Do you apply the structural requirements for a 20 storey block of flats, when you're only need to construct a bungalow?
What if you are seeking to build multiple types of building types?
Failure to identify the correct style of construct needed can prove to be extremely costly in terms of cost, wasted resources/time or poor construction (increasing the potential for compromise/data breach).
Consequently, it is essential that small businesses gain a greater understanding of the complexities of PCI DSS, as applicable to their company operations.
This can be done in 2 ways:
Bring in a consultant to mentor you through the construction.
Familiarise yourself with the various self-assessment questionnaires and align the most appropriate to your payment card operations.
If you are confident in your team's do it yourself (DIY) capabilities, then take a look at the option 2 and see how easy or complex this appears to you. However, remember that the safety and security of your construction is heavily reliant on your team's ability to correctly interpret which controls should be applied to each of your payment channels.
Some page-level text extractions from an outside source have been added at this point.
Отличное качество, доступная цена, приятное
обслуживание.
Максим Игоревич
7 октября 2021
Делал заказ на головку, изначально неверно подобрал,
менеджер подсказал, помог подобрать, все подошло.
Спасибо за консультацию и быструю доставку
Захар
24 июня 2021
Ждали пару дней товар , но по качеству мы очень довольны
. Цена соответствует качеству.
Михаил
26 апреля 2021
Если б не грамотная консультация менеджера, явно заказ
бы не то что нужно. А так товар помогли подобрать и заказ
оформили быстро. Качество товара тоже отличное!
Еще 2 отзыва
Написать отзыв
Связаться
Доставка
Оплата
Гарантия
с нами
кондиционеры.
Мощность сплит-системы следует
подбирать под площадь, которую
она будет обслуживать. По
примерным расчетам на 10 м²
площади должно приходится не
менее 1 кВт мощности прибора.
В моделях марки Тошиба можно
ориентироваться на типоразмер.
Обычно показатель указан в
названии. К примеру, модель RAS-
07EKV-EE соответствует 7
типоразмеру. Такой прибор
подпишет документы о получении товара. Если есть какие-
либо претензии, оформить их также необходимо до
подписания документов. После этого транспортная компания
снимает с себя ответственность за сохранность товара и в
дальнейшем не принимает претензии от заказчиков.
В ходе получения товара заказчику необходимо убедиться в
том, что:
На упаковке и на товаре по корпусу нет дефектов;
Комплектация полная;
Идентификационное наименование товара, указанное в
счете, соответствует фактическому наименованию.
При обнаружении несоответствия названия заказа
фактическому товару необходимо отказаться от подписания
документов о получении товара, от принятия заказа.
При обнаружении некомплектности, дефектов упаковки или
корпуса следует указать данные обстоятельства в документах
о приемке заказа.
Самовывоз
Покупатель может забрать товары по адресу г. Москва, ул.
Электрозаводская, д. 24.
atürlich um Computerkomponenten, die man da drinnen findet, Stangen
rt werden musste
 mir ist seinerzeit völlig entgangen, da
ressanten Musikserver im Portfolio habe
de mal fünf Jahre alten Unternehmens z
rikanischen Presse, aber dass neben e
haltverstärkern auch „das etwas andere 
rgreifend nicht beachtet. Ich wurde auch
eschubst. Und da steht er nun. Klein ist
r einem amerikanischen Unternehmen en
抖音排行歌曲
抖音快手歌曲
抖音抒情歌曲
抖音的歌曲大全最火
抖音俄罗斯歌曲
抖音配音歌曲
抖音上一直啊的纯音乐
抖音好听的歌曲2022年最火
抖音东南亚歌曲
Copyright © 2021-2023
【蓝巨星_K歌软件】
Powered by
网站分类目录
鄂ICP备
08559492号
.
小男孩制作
Should you have any doubts, then you still have the option to bring in an experienced consultant who is very experienced and capable of mentoring you through this process. However, be sure to carry out due diligence on your specialist consultants to ensure that they are duly qualified and experienced. Think of it like bringing in an architect, these can be from a professional institution (e.g. Royal Institute of Building Architects) or highly experienced and recommended freelancer.
Avoid bringing in any cowboys/girls!
Remember, as a lower risk merchant (e.g. under 1 million card transactions per year (unless stipulated otherwise by your Acquirer or the Card Brands)) you have the liberty of being able to validate your compliance using the SAQ format. However, should you get this wrong and you suffer a breach of payment card data, you will be deemed to be a higher risk and would require the your compliance efforts to be formally assessed by an approved qualified security assessor (QSA).
All high risk Merchants and Service Providers MUST use a QSA to validate their compliance to PCI DSS.
In summary, PCI DSS compliance can be extremely complex and difficult to achieve. However, there are a number of different approaches that you can apply based upon your risk appetite and the capabilities/experience of your team members.
Your choices are:
Bring in an approved architect (QSA).
Bring in a recommended freelancer (Security Consultant (ex QSA)).
Each of these options have their pros and cons, so you should create a business case for each of these options and decide which is the most appropriate for your business.